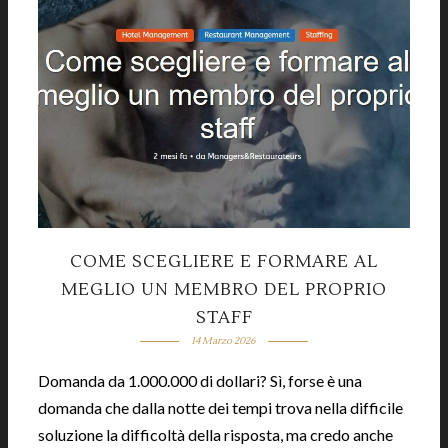
COME SCEGLIERE E FORMARE AL
MEGLIO UN MEMBRO DEL PROPRIO
STAFF
14 Marzo 2026
Domanda da 1.000.000 di dollari? Sì, forse è una
domanda che dalla notte dei tempi trova nella difficile
soluzione la difficoltà della risposta, ma credo anche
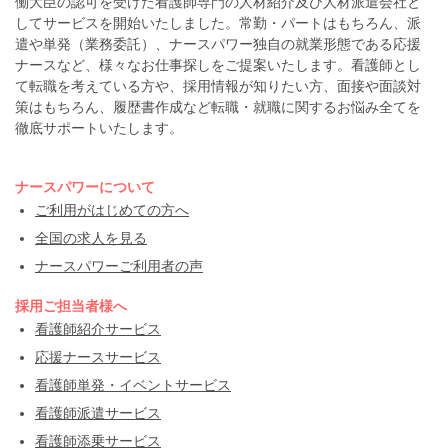
働大臣の認可を受けた看護師専門の人材紹介及び人材派遣会社と
してサービスを開始いたしました。常勤・パートはもちろん、派
遣や単発（業務委託）、ナースパワー独自の就業形態である応援
ナースなど、様々なお仕事探しをご提案いたします。看護師とし
て転職を考えている方や、採用情報が知りたい方、面接や面談対
策はもちろん、履歴書作成など転職・就職に関するお悩み全てを
徹底サポートいたします。
ナースパワーについて
ご利用がはじめての方へ
全国の求人を見る
ナースパワーご利用者の声
採用ご担当者様へ
看護師紹介サービス
応援ナースサービス
看護師単発・イベントサービス
看護師派遣サービス
看護師添乗サービス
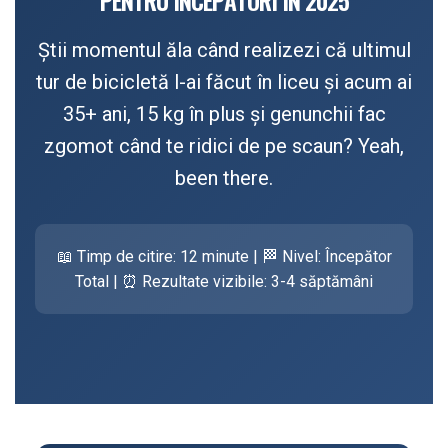
Antifurturi
Thru Axle
Știi momentul ăla când realizezi că ultimul
Suport bidon si bidon
Placute Frana Disc
tur de bicicletă l-ai făcut în liceu și acum ai
Aparatori noroi
Saboti Frana
35+ ani, 15 kg în plus și genunchii fac
Oglinda
Roti Fata
zgomot când te ridici de pe scaun? Yeah,
Pompe
Roti Spate
been there.
Sonerie
Frane V-Brake
Diverse
Set Roti
📖 Timp de citire: 12 minute | 🏁 Nivel: Începător
Accesorii Remorca
Suspensii Spate
Total | ⏰ Rezultate vizibile: 3-4 săptămâni
Roti ajutatoare
Butuci Roata
Scaune pentru Copii
Pinioane
Transport si Depozitare
Schimbator Pinioane
Schimbator Foi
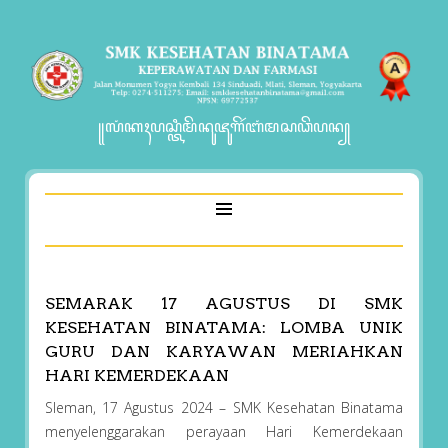
꧋ꦭꦁꦏꦃꦥꦱ꧀ꦠꦶꦩꦼꦤꦸꦗꦸꦒꦼꦂꦧꦁꦩꦱꦣꦼꦥꦤ꧀
SEMARAK 17 AGUSTUS DI SMK
KESEHATAN BINATAMA: LOMBA UNIK
GURU DAN KARYAWAN MERIAHKAN
HARI KEMERDEKAAN
Sleman, 17 Agustus 2024 – SMK Kesehatan Binatama
menyelenggarakan perayaan Hari Kemerdekaan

··········

» Exercise instructions
Only the number should be given: the count of lines in the entries that contain the string "când".

» Your solution
2